→ Supplied records
╔══

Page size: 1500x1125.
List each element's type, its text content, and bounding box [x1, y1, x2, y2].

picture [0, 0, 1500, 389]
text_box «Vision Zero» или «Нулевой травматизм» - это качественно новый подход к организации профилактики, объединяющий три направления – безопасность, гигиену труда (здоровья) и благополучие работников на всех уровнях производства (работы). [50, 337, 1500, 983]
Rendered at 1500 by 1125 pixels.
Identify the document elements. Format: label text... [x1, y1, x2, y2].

╚══
╔══

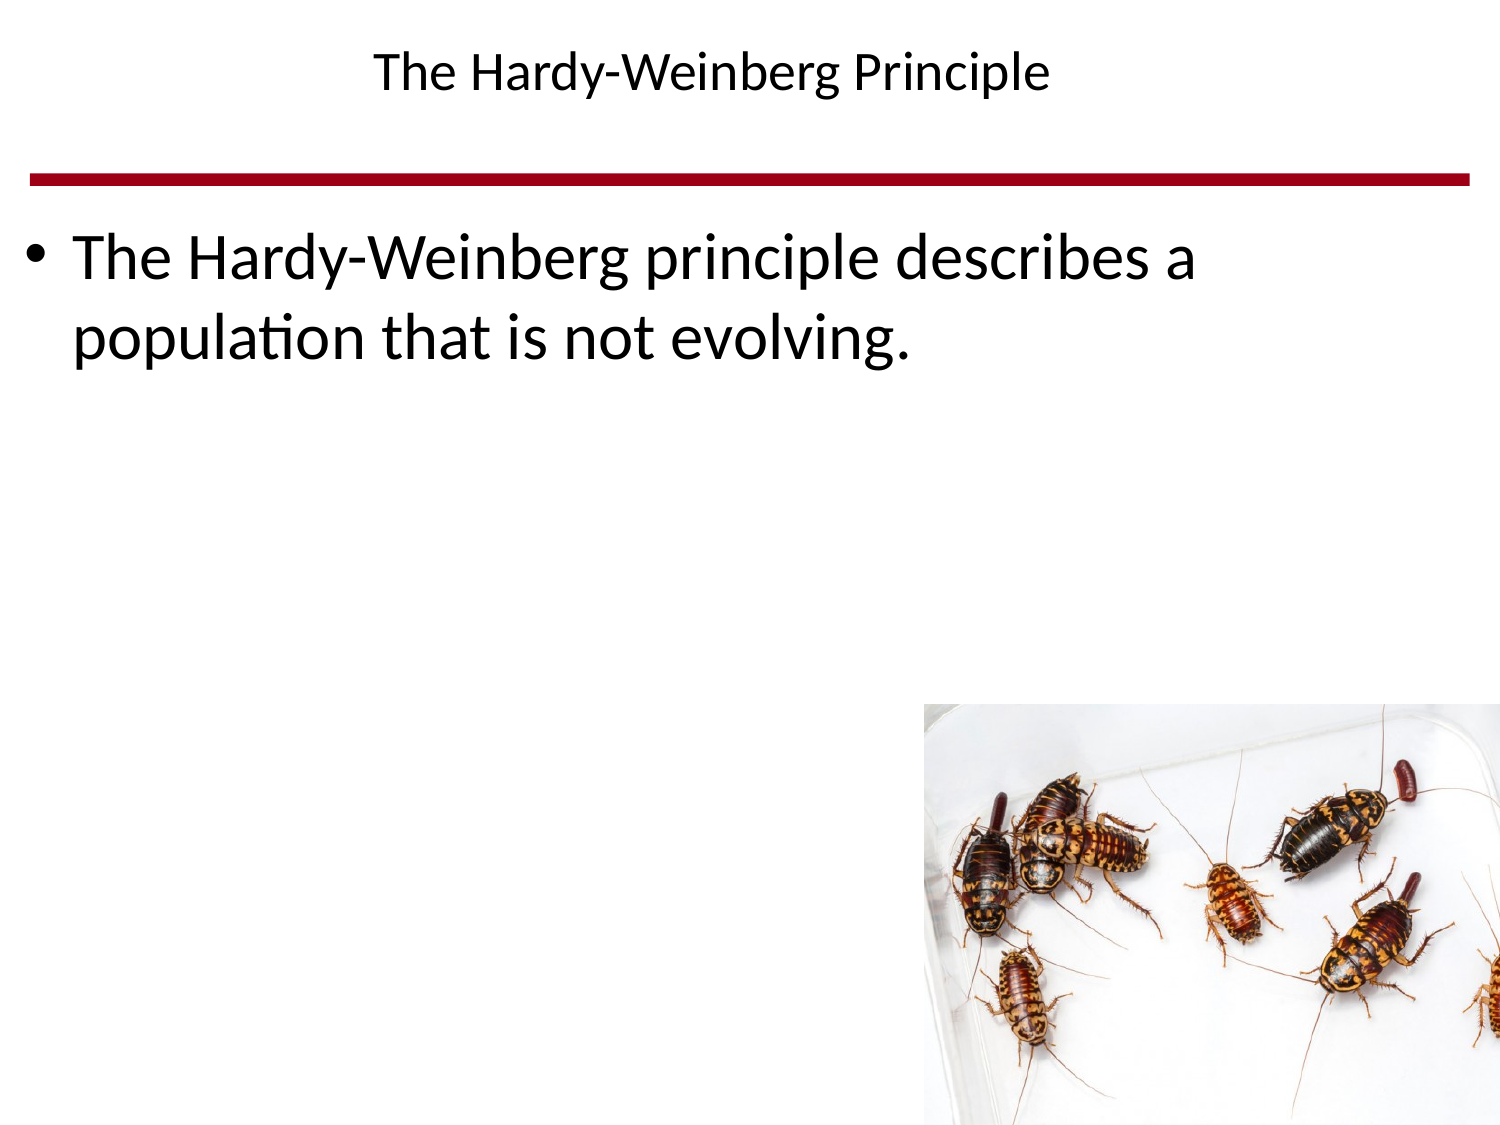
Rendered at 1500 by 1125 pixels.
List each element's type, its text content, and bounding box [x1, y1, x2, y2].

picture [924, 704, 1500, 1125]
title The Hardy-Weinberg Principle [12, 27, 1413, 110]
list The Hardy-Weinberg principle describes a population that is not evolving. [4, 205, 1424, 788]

╚══

Taking the entries above, write out exactly the lines starting with the line containing "Page size: 1500x1125." and going on through the line containing "Identify the document", both included, and nothing else.

Page size: 1500x1125.
List each element's type, its text content, and bounding box [x1, y1, x2, y2].

picture [0, 0, 1500, 389]
text_box «Vision Zero» или «Нулевой травматизм» - это качественно новый подход к организации профилактики, объединяющий три направления – безопасность, гигиену труда (здоровья) и благополучие работников на всех уровнях производства (работы). [50, 337, 1500, 983]
Rendered at 1500 by 1125 pixels.
Identify the document elements. Format: label text... [x1, y1, x2, y2].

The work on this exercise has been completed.